# What to do:
- 1) From the abstract on habitat quality in Norway spruce forests, list every habitat quality indicator it says showed a U-shaped response.
- 2) Write a continuation of the abstract on habitat quality in Norway spruce forests, starting after its final sentence.

# Selected excerpt:

Response of habitat quality to mixed severity disturbance regime in Norway spruce forests

Natural disturbances change forest habitat quality for many species. As the extent and intensity of natural disturbances may increase under climate change, it is unclear how this increase can affect habitat quality on different spatial scales. To support management tools and policies aiming to prevent habitat loss, we studied how habitat quality develops in the long run depending on the disturbance severity using a space-for-time substitution approach. We explored the effects of time since disturbance (0-250 years) and disturbance severity (20%-100% canopy removal) on structure-based habitat quality indicators in European primary Norway spruce Picea abies forests using 1000 m(2) circular plots in hierarchical design (a total of 407 plots in 35 stands). Disturbance history was reconstructed from tree cores. Habitat quality indicators were modelled as a function of the severity of the most severe disturbance and the time since this disturbance. We hypothesised that high within-stand habitat heterogeneity is formed by different successional stages after disturbances of various intensities. The results showed a U-shaped response of habitat quality to post-disturbance habitat succession on the plot scale. The decline deepened with disturbance severity. The U-shape response occurred in: large tree occurrence, amount of standing and lying deadwood, diversity of understory and understory openness. The spatial diversity in disturbance parameters increased spatial diversity of habitat quality on a stand level as expected. This high within-stand habitat heterogeneity also decreased with increasing age of the most recent disturbance. This suggests that the absence of young successional stages results in the absence of some important elements for biodiversity, for example sun-exposed snags. Synthesis and applications. Our results demonstrate that currently intensifying natural disturbance regime can consequently result in a lower habitat heterogeneity. In managed spruce forests after natural disturbances, we recommend at least the partial retention of biological legacies to preserve habitat heterogeneity and to avoid uniform and dense plantations resulting in a greater homogenisation. To emulate the natural disturbances pattern, spruce forests should be managed with a wide range of harvested patches of the size limited by a local natural disturbance regime creating spatial heterogeneity.

# Data listing:
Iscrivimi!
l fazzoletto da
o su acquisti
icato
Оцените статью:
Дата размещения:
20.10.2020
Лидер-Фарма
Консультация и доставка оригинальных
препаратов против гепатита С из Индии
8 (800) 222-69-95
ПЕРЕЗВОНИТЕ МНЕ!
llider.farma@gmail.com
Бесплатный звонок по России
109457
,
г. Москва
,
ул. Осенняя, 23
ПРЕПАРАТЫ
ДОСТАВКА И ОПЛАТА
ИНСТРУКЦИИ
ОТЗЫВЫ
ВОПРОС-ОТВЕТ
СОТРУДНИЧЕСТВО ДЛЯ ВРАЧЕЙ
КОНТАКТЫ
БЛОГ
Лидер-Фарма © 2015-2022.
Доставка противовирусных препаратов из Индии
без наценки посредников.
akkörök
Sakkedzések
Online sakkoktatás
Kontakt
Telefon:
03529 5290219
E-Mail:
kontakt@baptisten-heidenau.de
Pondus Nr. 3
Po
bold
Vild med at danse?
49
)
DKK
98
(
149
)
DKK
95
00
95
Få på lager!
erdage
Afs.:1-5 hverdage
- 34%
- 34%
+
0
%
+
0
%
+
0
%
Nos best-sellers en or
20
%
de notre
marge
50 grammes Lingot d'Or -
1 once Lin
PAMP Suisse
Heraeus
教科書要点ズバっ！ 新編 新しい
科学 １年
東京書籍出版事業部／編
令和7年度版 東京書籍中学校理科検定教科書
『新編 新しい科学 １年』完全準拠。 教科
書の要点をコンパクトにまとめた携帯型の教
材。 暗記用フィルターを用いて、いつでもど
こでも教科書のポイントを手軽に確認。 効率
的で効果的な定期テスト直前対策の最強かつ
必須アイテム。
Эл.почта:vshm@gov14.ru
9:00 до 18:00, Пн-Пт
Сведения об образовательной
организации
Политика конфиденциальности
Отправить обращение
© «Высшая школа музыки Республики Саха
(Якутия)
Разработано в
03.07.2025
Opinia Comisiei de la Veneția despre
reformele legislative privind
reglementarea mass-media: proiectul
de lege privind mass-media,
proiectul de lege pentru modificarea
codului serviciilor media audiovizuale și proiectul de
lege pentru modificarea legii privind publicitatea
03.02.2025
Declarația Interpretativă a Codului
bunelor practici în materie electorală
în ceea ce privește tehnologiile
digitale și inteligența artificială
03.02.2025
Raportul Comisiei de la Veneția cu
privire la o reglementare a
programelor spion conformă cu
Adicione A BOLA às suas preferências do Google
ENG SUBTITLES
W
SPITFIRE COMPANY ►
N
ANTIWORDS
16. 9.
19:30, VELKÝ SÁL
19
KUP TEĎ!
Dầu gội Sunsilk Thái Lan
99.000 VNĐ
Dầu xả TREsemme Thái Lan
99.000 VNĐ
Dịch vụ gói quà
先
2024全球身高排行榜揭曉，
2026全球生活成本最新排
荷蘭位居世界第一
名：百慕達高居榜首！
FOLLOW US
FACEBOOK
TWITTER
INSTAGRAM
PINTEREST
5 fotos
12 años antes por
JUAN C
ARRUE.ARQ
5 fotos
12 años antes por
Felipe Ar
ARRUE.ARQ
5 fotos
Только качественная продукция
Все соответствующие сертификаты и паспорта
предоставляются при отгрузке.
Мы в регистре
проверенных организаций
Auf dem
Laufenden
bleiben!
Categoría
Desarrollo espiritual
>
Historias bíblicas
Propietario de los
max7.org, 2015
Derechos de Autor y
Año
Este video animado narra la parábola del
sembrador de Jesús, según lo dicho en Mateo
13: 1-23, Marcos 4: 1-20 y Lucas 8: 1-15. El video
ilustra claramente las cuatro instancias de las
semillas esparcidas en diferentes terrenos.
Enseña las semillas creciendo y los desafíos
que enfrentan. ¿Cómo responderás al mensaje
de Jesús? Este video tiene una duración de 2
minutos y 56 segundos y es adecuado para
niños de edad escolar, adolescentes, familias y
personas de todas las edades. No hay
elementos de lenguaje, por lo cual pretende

# Answers in order:
- 1)
large tree occurrence
amount of standing and lying deadwood
diversity of understory
understory openness

- 2)
Automated summary

Natural disturbances can change forest habitat quality, but it is uncertain how this change will be affected by increasing extent and intensity of disturbances under climate change. To understand this, we studied habitat quality in European primary Norway spruce forests using a space-for-time substitution approach. We found that post-disturbance habitat succession has a U-shaped response on plot-scale habitat quality, with greater decline in quality as disturbance severity increases.